# TASK INPUT
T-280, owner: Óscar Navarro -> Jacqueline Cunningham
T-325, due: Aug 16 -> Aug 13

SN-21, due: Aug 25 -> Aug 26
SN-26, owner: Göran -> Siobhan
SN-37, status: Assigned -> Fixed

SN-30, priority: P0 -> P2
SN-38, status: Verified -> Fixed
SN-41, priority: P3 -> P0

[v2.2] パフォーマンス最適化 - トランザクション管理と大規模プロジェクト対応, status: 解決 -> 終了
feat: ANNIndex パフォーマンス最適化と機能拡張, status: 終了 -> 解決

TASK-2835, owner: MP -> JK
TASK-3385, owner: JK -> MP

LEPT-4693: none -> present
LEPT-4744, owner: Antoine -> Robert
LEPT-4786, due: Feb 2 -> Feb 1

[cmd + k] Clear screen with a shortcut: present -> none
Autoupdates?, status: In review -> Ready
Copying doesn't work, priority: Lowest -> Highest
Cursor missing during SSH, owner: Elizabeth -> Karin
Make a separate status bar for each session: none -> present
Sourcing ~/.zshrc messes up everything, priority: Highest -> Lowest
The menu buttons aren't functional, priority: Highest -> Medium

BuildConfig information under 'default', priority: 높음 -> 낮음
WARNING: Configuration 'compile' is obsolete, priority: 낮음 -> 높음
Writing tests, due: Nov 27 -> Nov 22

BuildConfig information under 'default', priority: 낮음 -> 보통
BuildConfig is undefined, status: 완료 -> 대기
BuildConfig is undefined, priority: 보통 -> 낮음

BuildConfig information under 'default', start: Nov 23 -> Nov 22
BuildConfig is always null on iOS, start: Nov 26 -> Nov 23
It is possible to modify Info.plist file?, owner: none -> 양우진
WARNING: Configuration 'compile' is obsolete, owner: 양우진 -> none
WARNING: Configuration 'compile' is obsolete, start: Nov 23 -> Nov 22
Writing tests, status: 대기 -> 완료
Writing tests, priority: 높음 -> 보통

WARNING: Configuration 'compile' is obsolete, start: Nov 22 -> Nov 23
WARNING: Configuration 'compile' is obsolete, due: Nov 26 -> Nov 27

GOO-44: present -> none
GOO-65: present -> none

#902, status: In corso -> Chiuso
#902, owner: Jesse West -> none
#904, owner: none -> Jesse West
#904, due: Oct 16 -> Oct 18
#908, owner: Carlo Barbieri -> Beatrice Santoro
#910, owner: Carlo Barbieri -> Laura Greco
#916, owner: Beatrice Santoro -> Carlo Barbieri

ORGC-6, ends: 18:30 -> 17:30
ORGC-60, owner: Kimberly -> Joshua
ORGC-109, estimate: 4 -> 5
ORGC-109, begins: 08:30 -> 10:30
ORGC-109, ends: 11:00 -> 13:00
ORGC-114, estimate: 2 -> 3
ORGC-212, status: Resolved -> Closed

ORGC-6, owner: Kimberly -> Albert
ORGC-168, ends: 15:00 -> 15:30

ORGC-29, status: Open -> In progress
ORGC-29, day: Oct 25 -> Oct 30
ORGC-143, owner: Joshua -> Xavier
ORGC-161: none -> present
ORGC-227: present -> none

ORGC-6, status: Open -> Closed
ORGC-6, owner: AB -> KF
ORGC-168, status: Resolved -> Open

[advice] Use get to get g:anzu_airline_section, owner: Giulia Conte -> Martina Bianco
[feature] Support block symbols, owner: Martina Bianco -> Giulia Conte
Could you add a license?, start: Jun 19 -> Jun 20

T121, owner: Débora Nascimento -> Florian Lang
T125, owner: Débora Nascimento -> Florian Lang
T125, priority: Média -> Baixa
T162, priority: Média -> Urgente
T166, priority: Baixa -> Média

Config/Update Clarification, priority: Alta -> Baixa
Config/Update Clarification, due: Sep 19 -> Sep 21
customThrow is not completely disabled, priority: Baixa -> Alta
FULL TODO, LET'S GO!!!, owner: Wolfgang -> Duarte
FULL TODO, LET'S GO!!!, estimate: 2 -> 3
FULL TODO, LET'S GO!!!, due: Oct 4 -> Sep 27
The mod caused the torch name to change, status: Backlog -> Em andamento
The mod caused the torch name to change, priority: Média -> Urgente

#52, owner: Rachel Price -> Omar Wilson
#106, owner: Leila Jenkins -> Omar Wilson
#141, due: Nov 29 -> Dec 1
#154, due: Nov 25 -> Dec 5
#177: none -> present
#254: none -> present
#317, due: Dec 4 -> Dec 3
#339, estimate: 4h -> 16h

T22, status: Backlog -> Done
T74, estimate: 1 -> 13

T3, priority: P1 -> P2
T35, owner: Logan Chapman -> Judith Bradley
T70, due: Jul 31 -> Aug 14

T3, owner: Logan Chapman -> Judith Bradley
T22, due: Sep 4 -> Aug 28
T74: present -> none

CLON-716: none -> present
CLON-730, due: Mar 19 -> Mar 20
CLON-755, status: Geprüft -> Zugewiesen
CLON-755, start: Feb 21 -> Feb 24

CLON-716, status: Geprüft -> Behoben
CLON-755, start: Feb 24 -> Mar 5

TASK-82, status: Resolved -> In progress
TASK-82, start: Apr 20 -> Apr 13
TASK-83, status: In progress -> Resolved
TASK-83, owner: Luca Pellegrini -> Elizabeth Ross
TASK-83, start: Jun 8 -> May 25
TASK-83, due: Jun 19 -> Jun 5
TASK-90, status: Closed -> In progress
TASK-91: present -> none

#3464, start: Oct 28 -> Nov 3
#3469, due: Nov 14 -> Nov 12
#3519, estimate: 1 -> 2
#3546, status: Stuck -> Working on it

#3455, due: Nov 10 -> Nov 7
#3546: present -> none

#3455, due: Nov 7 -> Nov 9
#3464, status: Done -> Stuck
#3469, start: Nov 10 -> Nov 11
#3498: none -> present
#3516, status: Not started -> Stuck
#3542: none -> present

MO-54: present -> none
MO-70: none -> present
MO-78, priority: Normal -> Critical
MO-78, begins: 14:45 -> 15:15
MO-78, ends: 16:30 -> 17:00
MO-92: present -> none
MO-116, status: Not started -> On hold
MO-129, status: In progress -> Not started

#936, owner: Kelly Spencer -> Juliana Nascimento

# REQUIRED WORK
Set down each line from the line containing "MO-70: none -> present" through the final line of the data, exactly and with nothing added.

# SOLUTION FOR THIS PROBLEM
MO-70: none -> present
MO-78, priority: Normal -> Critical
MO-78, begins: 14:45 -> 15:15
MO-78, ends: 16:30 -> 17:00
MO-92: present -> none
MO-116, status: Not started -> On hold
MO-129, status: In progress -> Not started

#936, owner: Kelly Spencer -> Juliana Nascimento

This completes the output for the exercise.